Task requirements:
Substitute "carteras" for "billeteras" in the entries that begin at the line containing "1. Agregar modelos" and continue through the end of the entries. Reproduce only those lines, with every other word left unchanged.

--- --- ---

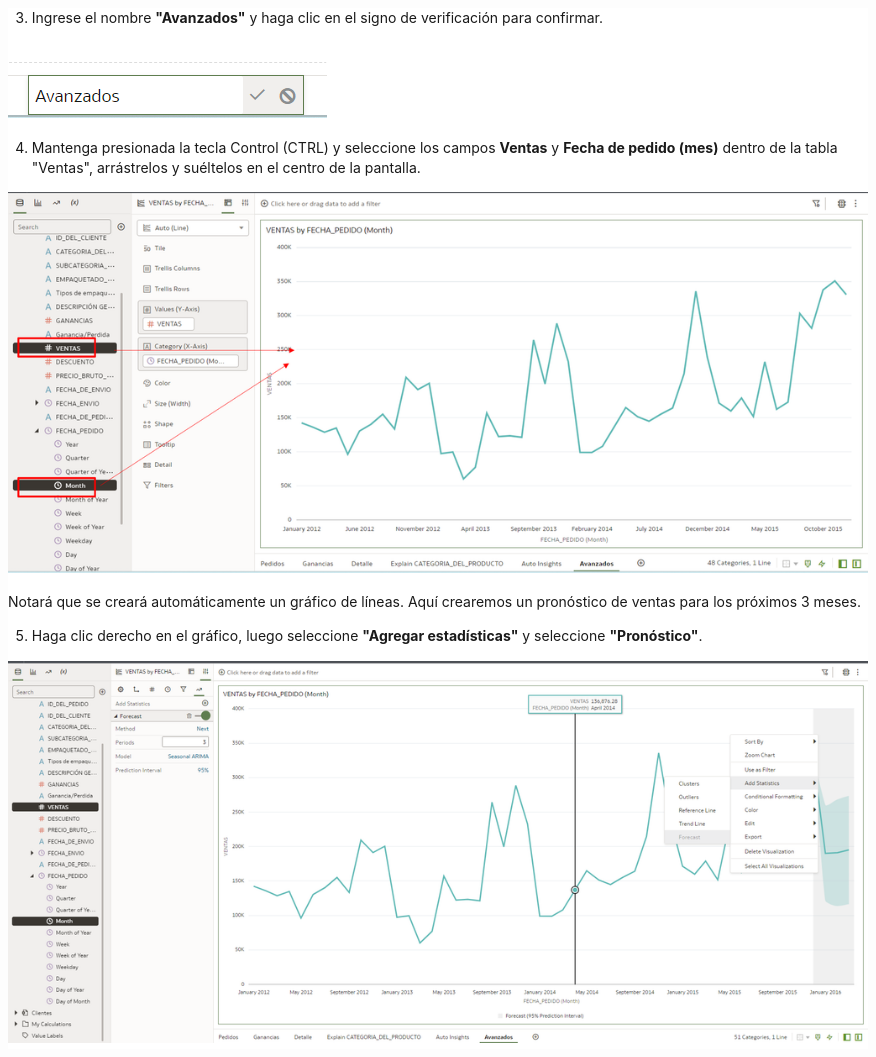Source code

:3. Ingrese el nombre **"Avanzados"** y haga clic en el signo de verificación para confirmar.

![Renombrar pantalla a Avanzado](./images/rename-canva-3.png)

4. Mantenga presionada la tecla Control (CTRL) y seleccione los campos **Ventas** y **Fecha de pedido (mes)** dentro de la tabla "Ventas", arrástrelos y suéltelos en el centro de la pantalla.

![Crear gráfico de ventas por mes](./images/forecast-4.png)

Notará que se creará automáticamente un gráfico de líneas. Aquí crearemos un pronóstico de ventas para los próximos 3 meses.

5. Haga clic derecho en el gráfico, luego seleccione **"Agregar estadísticas"** y seleccione **"Pronóstico"**.

![Agregar Pronóstico](./images/add-forecast-5.png)
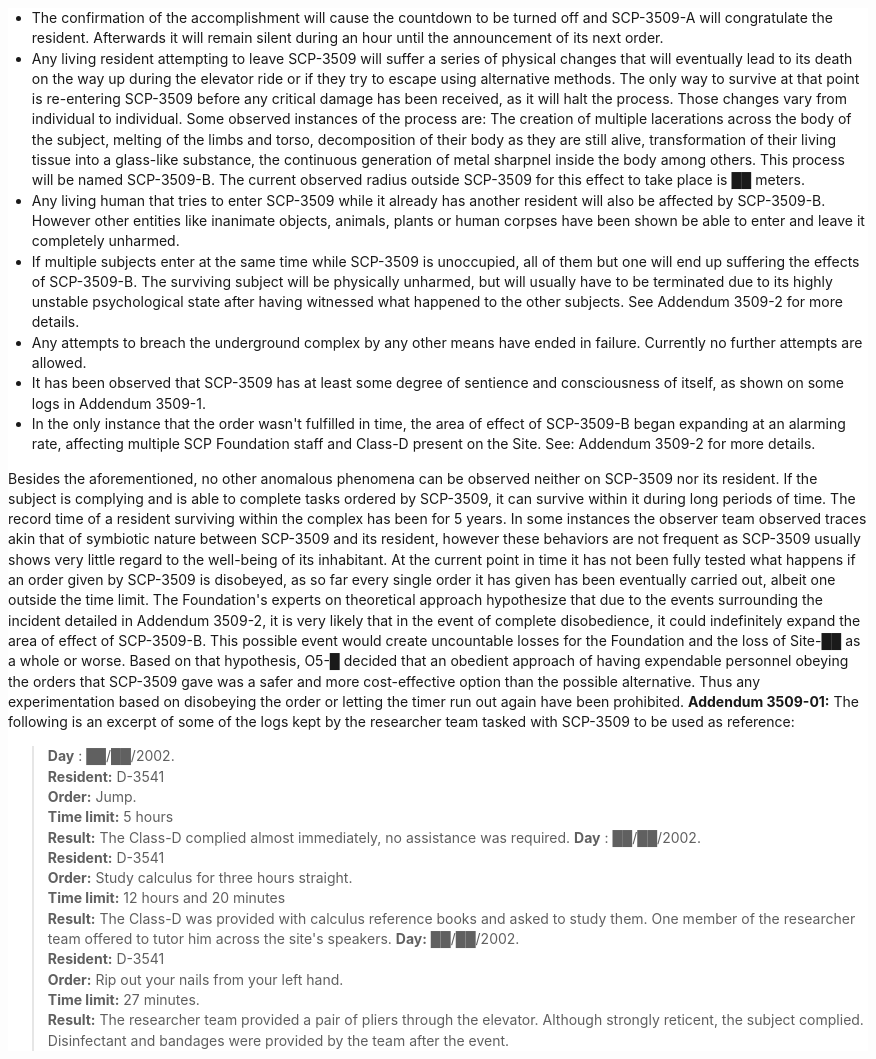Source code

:   * The confirmation of the accomplishment will cause the countdown to be turned off and SCP-3509-A will congratulate the resident. Afterwards it will remain silent during an hour until the announcement of its next order.
  * Any living resident attempting to leave SCP-3509 will suffer a series of physical changes that will eventually lead to its death on the way up during the elevator ride or if they try to escape using alternative methods. The only way to survive at that point is re-entering SCP-3509 before any critical damage has been received, as it will halt the process. Those changes vary from individual to individual. Some observed instances of the process are: The creation of multiple lacerations across the body of the subject, melting of the limbs and torso, decomposition of their body as they are still alive, transformation of their living tissue into a glass-like substance, the continuous generation of metal sharpnel inside the body among others. This process will be named SCP-3509-B. The current observed radius outside SCP-3509 for this effect to take place is ██ meters.
  * Any living human that tries to enter SCP-3509 while it already has another resident will also be affected by SCP-3509-B. However other entities like inanimate objects, animals, plants or human corpses have been shown be able to enter and leave it completely unharmed.
  * If multiple subjects enter at the same time while SCP-3509 is unoccupied, all of them but one will end up suffering the effects of SCP-3509-B. The surviving subject will be physically unharmed, but will usually have to be terminated due to its highly unstable psychological state after having witnessed what happened to the other subjects. See Addendum 3509-2 for more details.
  * Any attempts to breach the underground complex by any other means have ended in failure. Currently no further attempts are allowed.
  * It has been observed that SCP-3509 has at least some degree of sentience and consciousness of itself, as shown on some logs in Addendum 3509-1.
  * In the only instance that the order wasn't fulfilled in time, the area of effect of SCP-3509-B began expanding at an alarming rate, affecting multiple SCP Foundation staff and Class-D present on the Site. See: Addendum 3509-2 for more details.

Besides the aforementioned, no other anomalous phenomena can be observed neither on SCP-3509 nor its resident. If the subject is complying and is able to complete tasks ordered by SCP-3509, it can survive within it during long periods of time. The record time of a resident surviving within the complex has been for 5 years. In some instances the observer team observed traces akin that of symbiotic nature between SCP-3509 and its resident, however these behaviors are not frequent as SCP-3509 usually shows very little regard to the well-being of its inhabitant.
At the current point in time it has not been fully tested what happens if an order given by SCP-3509 is disobeyed, as so far every single order it has given has been eventually carried out, albeit one outside the time limit. The Foundation's experts on theoretical approach hypothesize that due to the events surrounding the incident detailed in Addendum 3509-2, it is very likely that in the event of complete disobedience, it could indefinitely expand the area of effect of SCP-3509-B. This possible event would create uncountable losses for the Foundation and the loss of Site-██ as a whole or worse. Based on that hypothesis, O5-█ decided that an obedient approach of having expendable personnel obeying the orders that SCP-3509 gave was a safer and more cost-effective option than the possible alternative. Thus any experimentation based on disobeying the order or letting the timer run out again have been prohibited.
**Addendum 3509-01:**
The following is an excerpt of some of the logs kept by the researcher team tasked with SCP-3509 to be used as reference:
> **Day** : ██/██/2002.  
>  **Resident:** D-3541  
>  **Order:** Jump.  
>  **Time limit:** 5 hours  
>  **Result:** The Class-D complied almost immediately, no assistance was required.
> **Day** : ██/██/2002.  
>  **Resident:** D-3541  
>  **Order:** Study calculus for three hours straight.  
>  **Time limit:** 12 hours and 20 minutes  
>  **Result:** The Class-D was provided with calculus reference books and asked to study them. One member of the researcher team offered to tutor him across the site's speakers.
> **Day:** ██/██/2002.  
>  **Resident:** D-3541  
>  **Order:** Rip out your nails from your left hand.  
>  **Time limit:** 27 minutes.  
>  **Result:** The researcher team provided a pair of pliers through the elevator. Although strongly reticent, the subject complied. Disinfectant and bandages were provided by the team after the event.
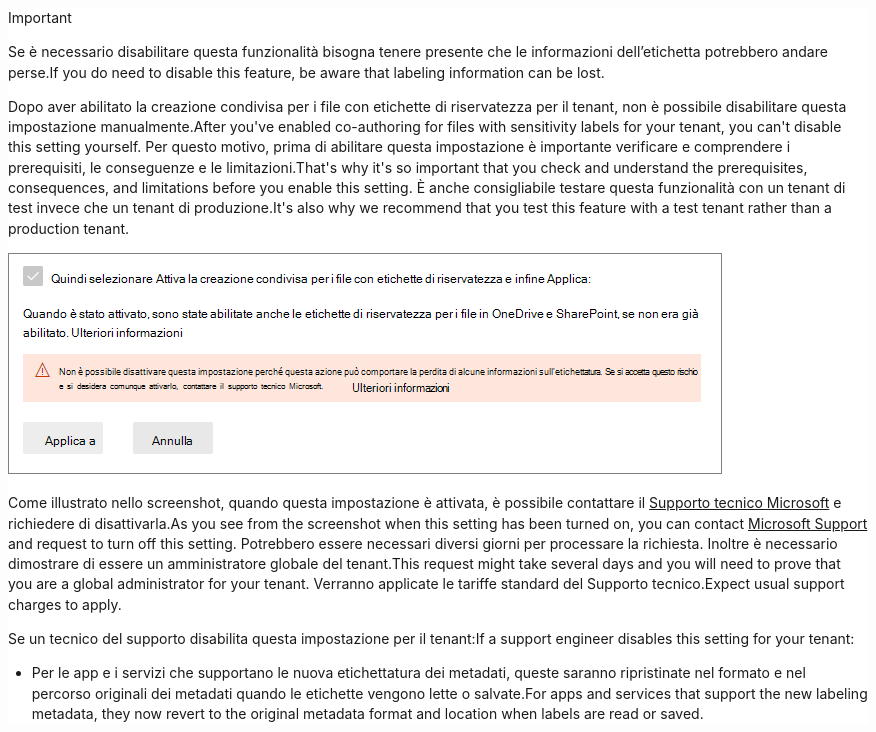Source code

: > [!IMPORTANT]
> <span data-ttu-id="c54fa-200">Se è necessario disabilitare questa funzionalità bisogna tenere presente che le informazioni dell’etichetta potrebbero andare perse.</span><span class="sxs-lookup"><span data-stu-id="c54fa-200">If you do need to disable this feature, be aware that labeling information can be lost.</span></span>

<span data-ttu-id="c54fa-201">Dopo aver abilitato la creazione condivisa per i file con etichette di riservatezza per il tenant, non è possibile disabilitare questa impostazione manualmente.</span><span class="sxs-lookup"><span data-stu-id="c54fa-201">After you've enabled co-authoring for files with sensitivity labels for your tenant, you can't disable this setting yourself.</span></span> <span data-ttu-id="c54fa-202">Per questo motivo, prima di abilitare questa impostazione è importante verificare e comprendere i prerequisiti, le conseguenze e le limitazioni.</span><span class="sxs-lookup"><span data-stu-id="c54fa-202">That's why it's so important that you check and understand the prerequisites, consequences, and limitations before you enable this setting.</span></span> <span data-ttu-id="c54fa-203">È anche consigliabile testare questa funzionalità con un tenant di test invece che un tenant di produzione.</span><span class="sxs-lookup"><span data-stu-id="c54fa-203">It's also why we recommend that you test this feature with a test tenant rather than a production tenant.</span></span>

![Opzione che mostra la creazione condivisa per le etichette di riservatezza attivata](../media/co-authoring-tenant-option-set-for-sensitivity-labels.png)

<span data-ttu-id="c54fa-205">Come illustrato nello screenshot, quando questa impostazione è attivata, è possibile contattare il [Supporto tecnico Microsoft](/office365/admin/contact-support-for-business-products) e richiedere di disattivarla.</span><span class="sxs-lookup"><span data-stu-id="c54fa-205">As you see from the screenshot when this setting has been turned on, you can contact [Microsoft Support](/office365/admin/contact-support-for-business-products) and request to turn off this setting.</span></span> <span data-ttu-id="c54fa-206">Potrebbero essere necessari diversi giorni per processare la richiesta. Inoltre è necessario dimostrare di essere un amministratore globale del tenant.</span><span class="sxs-lookup"><span data-stu-id="c54fa-206">This request might take several days and you will need to prove that you are a global administrator for your tenant.</span></span> <span data-ttu-id="c54fa-207">Verranno applicate le tariffe standard del Supporto tecnico.</span><span class="sxs-lookup"><span data-stu-id="c54fa-207">Expect usual support charges to apply.</span></span> 

<span data-ttu-id="c54fa-208">Se un tecnico del supporto disabilita questa impostazione per il tenant:</span><span class="sxs-lookup"><span data-stu-id="c54fa-208">If a support engineer disables this setting for your tenant:</span></span>

- <span data-ttu-id="c54fa-209">Per le app e i servizi che supportano le nuova etichettatura dei metadati, queste saranno ripristinate nel formato e nel percorso originali dei metadati quando le etichette vengono lette o salvate.</span><span class="sxs-lookup"><span data-stu-id="c54fa-209">For apps and services that support the new labeling metadata, they now revert to the original metadata format and location when labels are read or saved.</span></span>
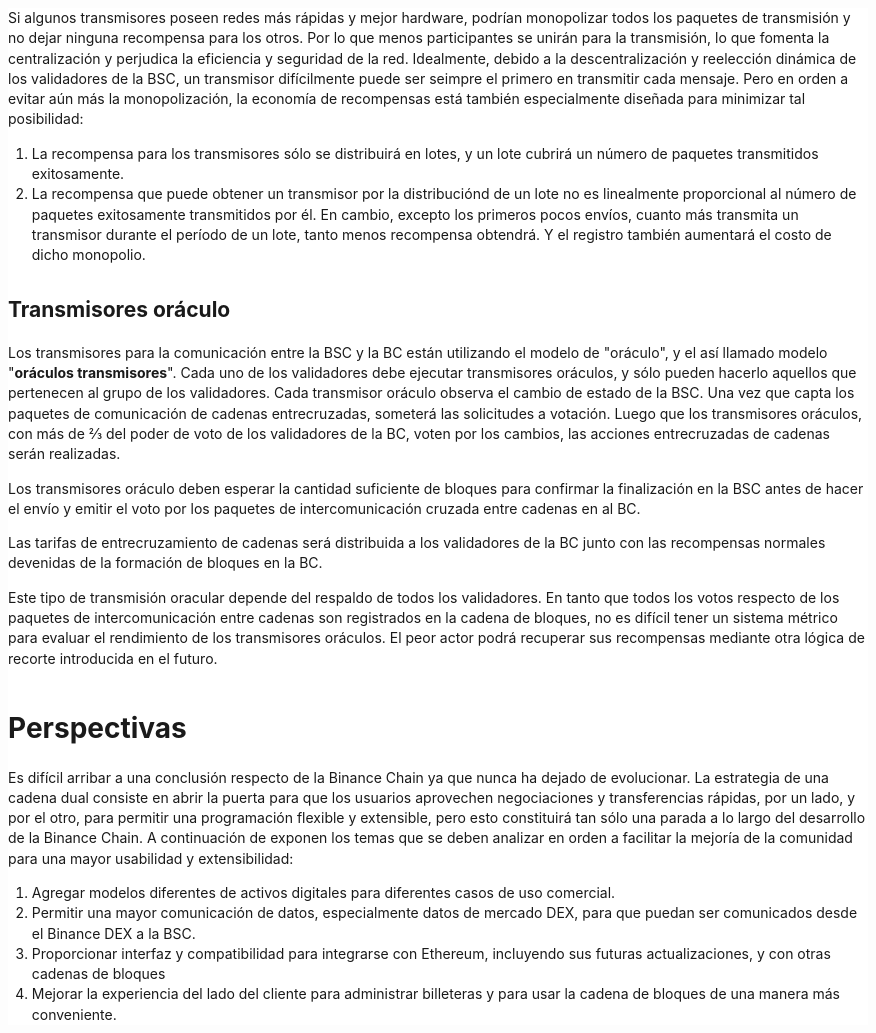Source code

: Si algunos transmisores poseen redes más rápidas y mejor hardware, podrían monopolizar todos los paquetes de transmisión y no dejar ninguna recompensa para los otros. Por lo que menos participantes se unirán para la transmisión, lo que fomenta la centralización y perjudica la eficiencia y seguridad de la red. Idealmente, debido a la descentralización y reelección dinámica de los validadores de la BSC, un transmisor difícilmente puede ser seimpre el primero en transmitir cada mensaje. Pero en orden a evitar aún más la monopolización, la economía de recompensas está también especialmente diseñada para minimizar tal posibilidad:

1. La recompensa para los transmisores sólo se distribuirá en lotes, y un lote cubrirá un número de paquetes transmitidos exitosamente.
2. La recompensa que puede obtener un transmisor por la distribuciónd de un lote no es linealmente proporcional al número de paquetes exitosamente transmitidos por él. En cambio, excepto los primeros pocos envíos, cuanto más transmita un transmisor durante el período de un lote, tanto menos recompensa obtendrá. Y el registro también aumentará el costo de dicho monopolio.

## Transmisores oráculo

Los transmisores para la comunicación entre la BSC y la BC están utilizando el modelo de "oráculo", y el así llamado modelo "**oráculos transmisores**". Cada uno de los validadores debe ejecutar transmisores oráculos, y sólo pueden hacerlo aquellos que pertenecen al grupo de los validadores. Cada transmisor oráculo observa el cambio de estado de la BSC. Una vez que capta los paquetes de comunicación de cadenas entrecruzadas, someterá las solicitudes a votación. Luego que los transmisores oráculos, con más de ⅔ del poder de voto de los validadores de la BC, voten por los cambios, las acciones entrecruzadas de cadenas serán realizadas.

Los transmisores oráculo deben esperar la cantidad suficiente de bloques para confirmar la finalización en la BSC antes de hacer el envío y emitir el voto por los paquetes de intercomunicación cruzada entre cadenas en al BC.

Las tarifas de entrecruzamiento de cadenas será distribuida a los validadores de la BC junto con las recompensas normales devenidas de la formación de bloques en la BC.

Este tipo de transmisión oracular depende del respaldo de todos los validadores. En tanto que todos los votos respecto de los paquetes de intercomunicación entre cadenas son registrados en la cadena de bloques, no es difícil tener un sistema métrico para evaluar el rendimiento de los transmisores oráculos. El peor actor podrá recuperar sus recompensas mediante otra lógica de recorte introducida en el futuro.

# Perspectivas

Es difícil arribar a una conclusión respecto de la Binance Chain ya que nunca ha dejado de evolucionar. La estrategia de una cadena dual consiste en abrir la puerta para que los usuarios aprovechen negociaciones y transferencias rápidas, por un lado, y por el otro, para permitir una programación flexible y extensible, pero esto constituirá tan sólo una parada a lo largo del desarrollo de la Binance Chain. A continuación de exponen los temas que se deben analizar en orden a facilitar la mejoría de la comunidad para una mayor usabilidad y extensibilidad:

1. Agregar modelos diferentes de activos digitales para diferentes casos de uso comercial.
2. Permitir una mayor comunicación de datos, especialmente datos de mercado DEX, para que puedan ser comunicados desde el Binance DEX a la BSC.
3. Proporcionar interfaz y compatibilidad para integrarse con Ethereum, incluyendo sus futuras actualizaciones, y con otras cadenas de bloques
4. Mejorar la experiencia del lado del cliente para administrar billeteras y para usar la cadena de bloques de una manera más conveniente.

--- --- ---

Task output:
1. Agregar modelos diferentes de activos digitales para diferentes casos de uso comercial.
2. Permitir una mayor comunicación de datos, especialmente datos de mercado DEX, para que puedan ser comunicados desde el Binance DEX a la BSC.
3. Proporcionar interfaz y compatibilidad para integrarse con Ethereum, incluyendo sus futuras actualizaciones, y con otras cadenas de bloques
4. Mejorar la experiencia del lado del cliente para administrar carteras y para usar la cadena de bloques de una manera más conveniente.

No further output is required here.